I’m talking about sharing your wishes for end-of-life care.
I’ve been a registered nurse for 27 years. I’ve coached other families on the importance of having end-of-life discussions as a trained facilitator for The Conversation Project, a national campaign dedicated to helping people talk about their wishes for end-of-life care.
An experience in my own family served as my wakeup call for why talking matters. My aunt went to the hospital for what we thought was a quick visit for a chronic condition. We didn’t know she wouldn’t be returning home. She suffered a massive stroke and was unable to move her right arm or leg or even speak.
Without a medical power of attorney or living will, her husband automatically became decision maker. Facing the greatest grief of his life, he was now burdened with some very difficult choices. He turned to me for help and, together, we blindly did the best we could. We made decisions based on what we thought my aunt would have wanted.
Too often people die in a way they wouldn’t choose, leaving loved ones feeling guilty and uncertain. According to The Conversation Project National Survey, 90 percent of people say talking with their loved ones about end-of-life care is important. Yet only 27 percent of people have actually done so.

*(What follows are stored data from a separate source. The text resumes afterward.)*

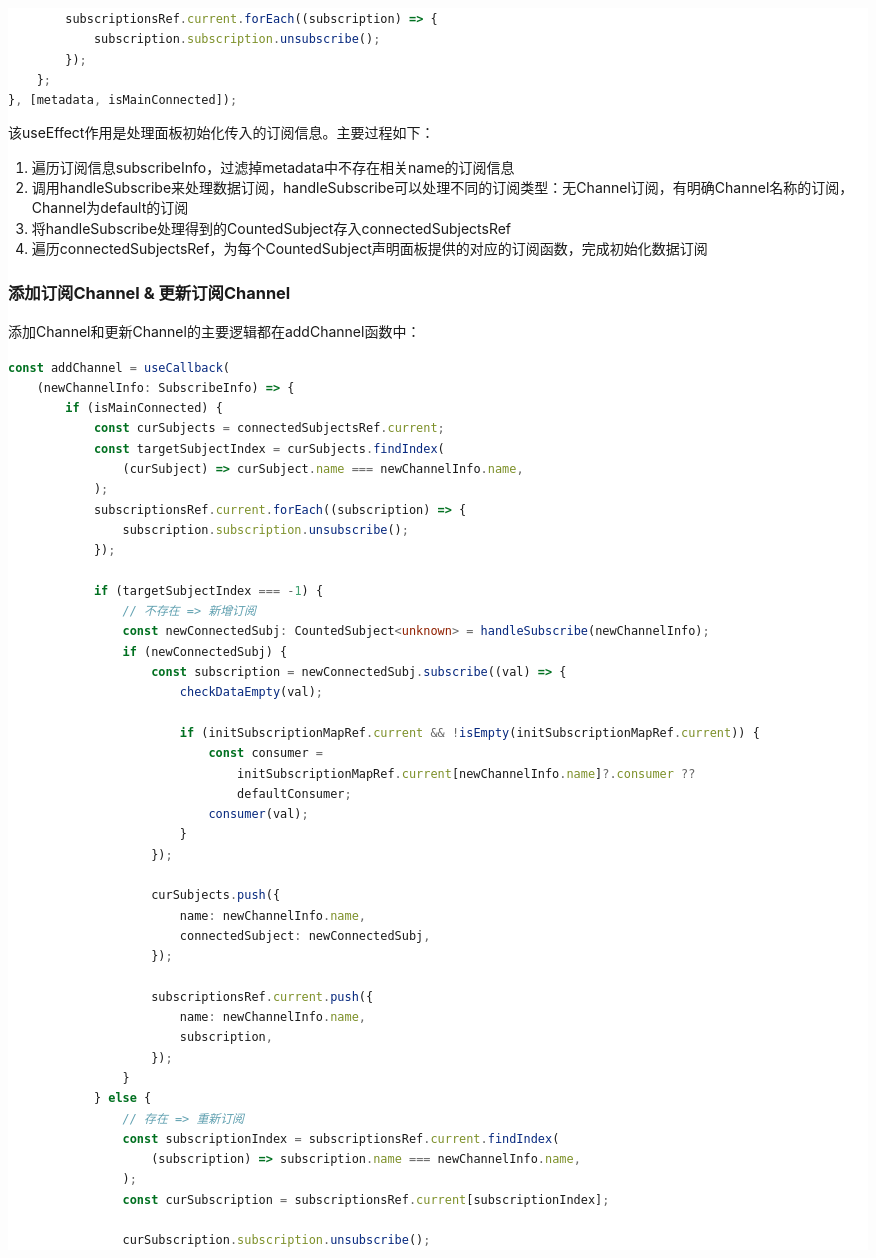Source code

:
 ```TypeScript
        subscriptionsRef.current.forEach((subscription) => {
            subscription.subscription.unsubscribe();
        });
    };
}, [metadata, isMainConnected]);
```

该useEffect作用是处理面板初始化传入的订阅信息。主要过程如下：
1. 遍历订阅信息subscribeInfo，过滤掉metadata中不存在相关name的订阅信息
2. 调用handleSubscribe来处理数据订阅，handleSubscribe可以处理不同的订阅类型：无Channel订阅，有明确Channel名称的订阅，Channel为default的订阅
3. 将handleSubscribe处理得到的CountedSubject存入connectedSubjectsRef
4. 遍历connectedSubjectsRef，为每个CountedSubject声明面板提供的对应的订阅函数，完成初始化数据订阅

### 添加订阅Channel & 更新订阅Channel

添加Channel和更新Channel的主要逻辑都在addChannel函数中：
```TypeScript
const addChannel = useCallback(
    (newChannelInfo: SubscribeInfo) => {
        if (isMainConnected) {
            const curSubjects = connectedSubjectsRef.current;
            const targetSubjectIndex = curSubjects.findIndex(
                (curSubject) => curSubject.name === newChannelInfo.name,
            );
            subscriptionsRef.current.forEach((subscription) => {
                subscription.subscription.unsubscribe();
            });

            if (targetSubjectIndex === -1) {
                // 不存在 => 新增订阅
                const newConnectedSubj: CountedSubject<unknown> = handleSubscribe(newChannelInfo);
                if (newConnectedSubj) {
                    const subscription = newConnectedSubj.subscribe((val) => {
                        checkDataEmpty(val);

                        if (initSubscriptionMapRef.current && !isEmpty(initSubscriptionMapRef.current)) {
                            const consumer =
                                initSubscriptionMapRef.current[newChannelInfo.name]?.consumer ??
                                defaultConsumer;
                            consumer(val);
                        }
                    });

                    curSubjects.push({
                        name: newChannelInfo.name,
                        connectedSubject: newConnectedSubj,
                    });

                    subscriptionsRef.current.push({
                        name: newChannelInfo.name,
                        subscription,
                    });
                }
            } else {
                // 存在 => 重新订阅
                const subscriptionIndex = subscriptionsRef.current.findIndex(
                    (subscription) => subscription.name === newChannelInfo.name,
                );
                const curSubscription = subscriptionsRef.current[subscriptionIndex];

                curSubscription.subscription.unsubscribe();

```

Many of us find ourselves having the conversation about end-of-life wishes over our loved ones’ hospital beds. Let’s not save this important conversation until there is a medical crisis.
How do I start?
This topic often triggers fear in loved ones that something is wrong.
Break the ice by immediately deflecting from the worst. You might start with, “Even though I’m OK right now, I want to be prepared.” Or, “I need to think about the future. Will you help me?”
When’s a good time?
Timing can be an essential element to having the conversation. Initiate the conversation when your family is together, perhaps during a holiday or family event. Also use life’s milestones, such as a birthday or graduation, to spark the conversation.
What to talk about?
Here are just a few things you should consider discussing:
Who would you like to make decisions on your behalf?
What affairs (finances, property, relationships, etc.) do you need to get in order, or talk to your family about?
Where do you want, or not want, to receive care?
What kinds of treatment (resuscitation, breathing support, feeding tube, etc.) do you want or not want? Your first conversation should be the first of many.
So remember, you don’t have to cover everyone or everything at once. Find more information about The Conversation Project and get free tools to help you start talking at www.askAAMC.org/Conversation.
Ann Marie Holland, MSN, CNOR, FNE-A, RN-BC, is a clinical education specialist at Anne Arundel Medical Center.